Sin da piccoli tutti sognano di diventare calciatori perchè in Italia, inutile nasconderlo, il calcio è di gran lunga lo sport più seguito e criticato, quindi questa cultura si trasmette di generazione in generazione.







Ci può spiegare in breve questo progetto calcistico del “Marina Ragusa?

Un progetto importante, una famiglia composta da 20 dirigenti, operativi che agiscono da veri fratelli. Un progetto a cui dedico gran parte del mio tempo libero, perché ci credo tantissimo. E’ stato “un qualcosa” nato tre anni fa con prerogative giuste e per arrivare in alto. E ci siamo arrivati. Devo ringraziare coloro che hanno avuto fiducia in un dirigente che non è nemmeno di Marina di Ragusa, ma che lavora e vive a Comiso. Ho conosciuto persone straordinarie che hanno fatto dell’umiltà e della dignità uno stile di vita.



Un suo pregio? 

Dei pochissimi pregi, che ho, non penso ne debba parlare io, ma gli altri, altrimenti si rischia di essere considerati egocentrici!



Un suo difetto? 

Di difetti ne ho tanti, sicuramente sono molto testardo ed istintivo.



Che cosa rappresenta la famiglia per lei? 

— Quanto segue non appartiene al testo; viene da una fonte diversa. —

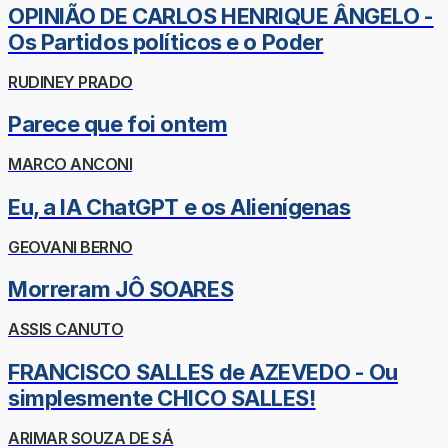
OPINIÃO DE CARLOS HENRIQUE ÂNGELO -
Os Partidos políticos e o Poder
RUDINEY PRADO
Parece que foi ontem
MARCO ANCONI
Eu, a IA ChatGPT e os Alienígenas
GEOVANI BERNO
Morreram JÔ SOARES
ASSIS CANUTO
FRANCISCO SALLES de AZEVEDO - Ou
simplesmente CHICO SALLES!
ARIMAR SOUZA DE SÁ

La famiglia è fondamentale nella vita. Io sono sposato e ho un bambino piccolo. Mi sento molto fortunato. Non vivo di calcio, quindi dopo il lavoro dedico quasi tutto il tempo libero al “Marina”. Togliere tempo alla famiglia per vivere una passione non è certo facile. Per riuscire in questo caso la ricetta è una sola. Puoi farlo solo quando hai a fianco una moglie intelligente che comprende le tue esigenze, rispetta i tuoi spazi e capisce quante emozioni mi trasmetta il mio ruolo di dirigente. A me è successo”.

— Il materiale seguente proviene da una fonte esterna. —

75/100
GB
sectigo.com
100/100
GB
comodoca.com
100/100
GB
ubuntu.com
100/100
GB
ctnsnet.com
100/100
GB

      Che particolarità ha Ragusa rispetto alle altre città della Sicilia? 

Ragusa è una città bella, sia da vivere che per apprezzare i suoi monumenti ( capolavori architettonici costruiti dopo il terremoto, insieme a tutti quelli presenti nel Val di Noto, sono stati dichiarati nel 2002 Patrimonio dell'Umanità  dall' UNESCO)per non parlare di Marina, che è un gioiello sotto tutti i profili, gente per bene, unita e soprattutto umanamente straordinaria, forse sarà il mare che porta: serenità e mentalità aperta.

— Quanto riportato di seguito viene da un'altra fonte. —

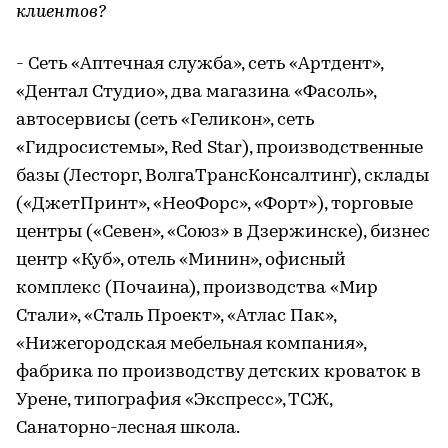
клиентов?
- Сеть «Аптечная служба», сеть «Артдент»,
«Дентал Студио», два магазина «Фасоль»,
автосервисы (сеть «Геликон», сеть
«Гидросистемы», Red Star), производственные
базы (Лесторг, ВолгаТрансКонсалтинг), склады
(«ДжетПринт», «НеоФорс», «Форт»), торговые
центры («Севен», «Союз» в Дзержинске), бизнес
центр «Куб», отель «Минин», офисный
комплекс (Почаина), производства «Мир
Стали», «Сталь Проект», «Атлас Пак»,
«Нижегородская мебельная компания»,
фабрика по производству детских кроваток в
Урене, типография «Экспресс», ТСЖ,
Санаторно-лесная школа.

  Qual è il sogno nel cassetto? 

Non sono abituato a sognare, penso che ognuno di noi sia artefice del proprio successo nel futuro, a parte delle eccezioni che non siamo noi a decidere. 
Vorrei solamente, per il bene dei nostri figli, che questo spettacolare quanto falso mondo calcio,  fosse negli anni a venire  sempre meno composto da gente che sfrutta, illuda o approfitta delle persone che invece ai sogni ci crede e cerca di realizzarli con tutta la propria forza; molte volte i giovani si  fidano dal ciarlatano di turno che incontrano nel loro cammino.